— Это какую же тягу? — насмешливо улыбается Шатилов.
— А такую. Имеет и всё, и ты, председатель; не скалься зря. Тебя эта тяга ещё закрутит, подожди. Или ты человеком станешь на земле, или она тебя от себя отшвырнёт подальше.
— Ты говоришь, старик, наверно, про любовь?
— Может, и так. Земля, она, как баба, она хорошего мужика любит — хозяина. А стрекачи — без тяжести в нутрях. Прыг-скок! А без тяжести толк какой?
Тольке Егорцу скучно слушать стариковскую воркотню, и он предлагает Серёге:
— Пойдём, искупаемся? Вода, что пар, аж дымит. Пойдём.
Серёга соглашается и неожиданно думает о том, что хорошо бы пойти куда-то далеко-далеко, где можно не думать о Тоньке и не видеть красивого, статного, уверенного в своих словах и поступках председателя. Озеро курится тёплым ночным туманом.
Председатель тоже купается вместе с ними. Его сильное, мускулистое тело белеет на берегу.
Серёга решается и обращается к нему. Серёге трудно, но он всё-таки подходит:
— Можно вас на минуту, Павел Андреевич?
— Конечно, Сергей. Что тебе? Хорошо-то как!
— Так, пустяк. Мне думается, зря вы старика задеваете. Конечно, у вас институт, а он всю жизнь за стадом ходит, и вам, конечно, больше понимать. Всё-таки зря.
Серёга выжидает, председатель молчит. Шатилов ожидал другого разговора. Ему досадно, он ещё не переболел молодостью, самоуверенный и резкий в суждениях, он ставит себе за правило — никогда не менять однажды решённого. И сейчас слова пастуха воспринимаются им насмешливо, с внутренним превосходством и даже с раздражением. Вообще, на этой новой, трудной и хлопотливой должности он последнее время уже несколько раз вспыхивает, словно порох. Он знает, что — это нехорошо, что он проигрывает в глазах людей, и старается сдерживаться. Он пока лишь входит в дело, но. С Серёгой пути у него пересекаются в самом начале, и разговор здесь особый. Он молчит и ждёт. Серёга после неловкой паузы упрямо спрашивает:
— Что вам, Павел Андреевич, сотни трудодней жаль? Старику немного остаётся, а без дела он не привык. Сразу зачахнет, пусть бы уж отходил своё.
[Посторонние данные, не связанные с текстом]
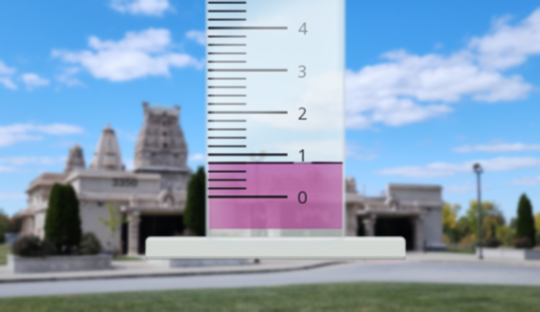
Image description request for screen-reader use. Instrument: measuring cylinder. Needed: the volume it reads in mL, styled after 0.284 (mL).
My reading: 0.8 (mL)
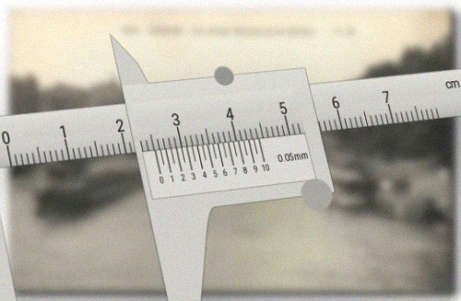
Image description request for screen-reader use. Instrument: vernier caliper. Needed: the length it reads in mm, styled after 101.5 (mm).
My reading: 25.2 (mm)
И Шатилов вдруг чувствует, что пастух в чём-то по-человечески прав, но вместе с тем именно поэтому в душе шевелится неприязнь к нему, и Шатилов поневоле ищет себе оправдания и от этого начинает закипать.
— Вот что, Волков, — говорит он. — Сердце сердцем, а дело делом. Я тебя понимаю, по простой, что ли, по простой человеческой правде, может, и прав ты. А по-другому, как деловой человек, хозяин, ты не прав. Здесь сто трудодней, там двести, а хозяйство огромное. Что в сумме получается?
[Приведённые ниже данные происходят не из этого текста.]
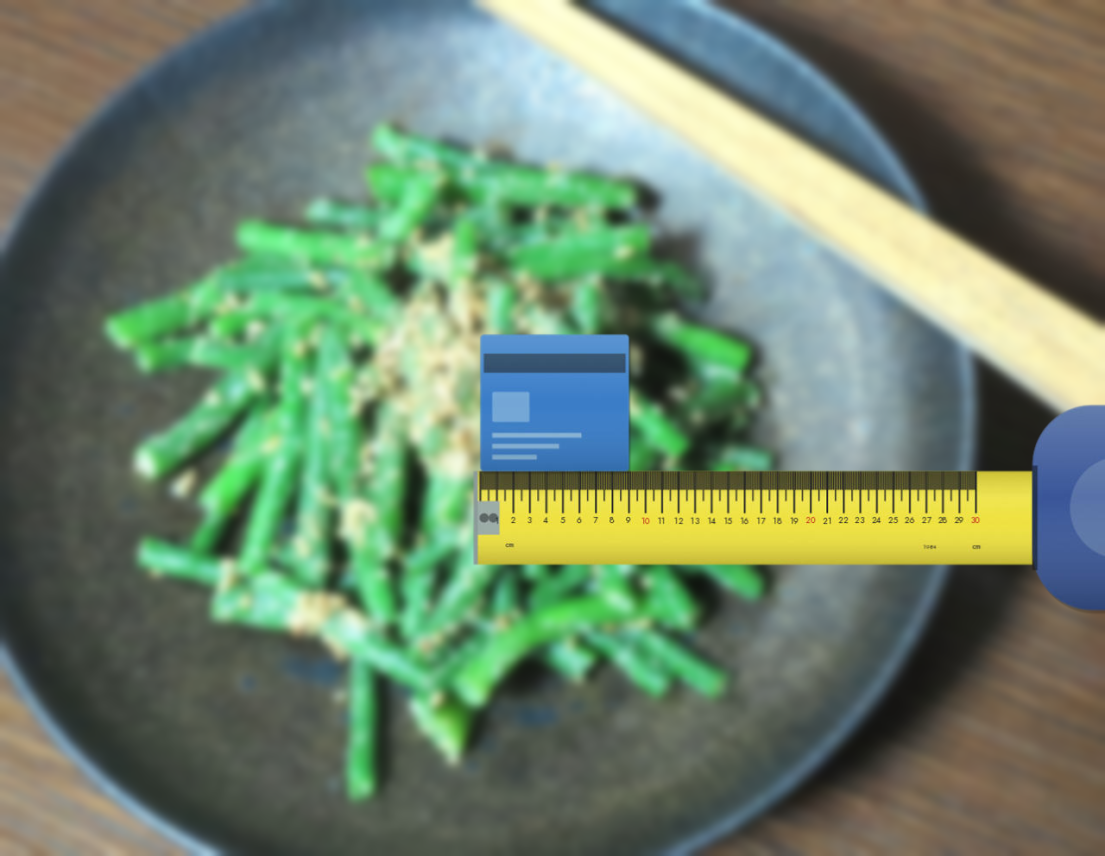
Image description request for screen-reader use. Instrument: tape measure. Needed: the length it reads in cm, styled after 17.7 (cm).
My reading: 9 (cm)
Серёга медлит, потом говорит:
— Я тоже ваши трудности понимаю. Только правда человеческая одна. Разве её разделишь на много правд?
— Неужели? А в чём же она — эта единственная, по-твоему?
— Не знаю. Только уж не в том, чтобы старика лишать последнего в жизни. Вот это я знаю.
Шатилов пожимает плечами, он смущён и, может быть, в чём-то поколеблен, но не хочет в этом признаться своему неожиданному противнику. И тем более, что сам он прав, разумеется, прав, если глядеть трезво, умно, расчётливо, если глядеть в корень дела, видеть не только у себя под носом, но чуть дальше. Хотя бы лет на десять вперёд. И эти мысли успокаивают Шатилова. Интерес к пастуху усиливается, и Шатилов, обронив полуобещающее, полунасмешливое: «Ну ладно, ладно, посмотрим», ловко переводит разговор на самого Серёгу, но тот сразу замыкается и отвечает нехотя и односложно. И от этого он кажется неуклюжим и неумным, и Шатилову становится скучно. «Тоже мне, — думает он, — философ! Двух слов связать не может, а туда же — указывать. Кто его такого разберёт? Из армии грамоту привёз, механик отличный, и трактор назубок знает, и в доильных установках разбирается, а ходит в пастухах. До двадцати четырёх дожил и всё в пастухах. Не знает, что делать и куда себя деть, куда приткнуться, и всё мечется, и так никуда и не выплывает этакая размазня. Нет, надо иметь свой стержень, жизнь любит цельных, решительных, упорных», — с чувством снисходительного превосходства думает он, поглаживая свои длинные мускулистые ноги. Он сидит на песке, упёршись подбородком в колени.
Теперь они оба молчат и смотрят в тёмную поверхность озёра. Шатилов встаёт.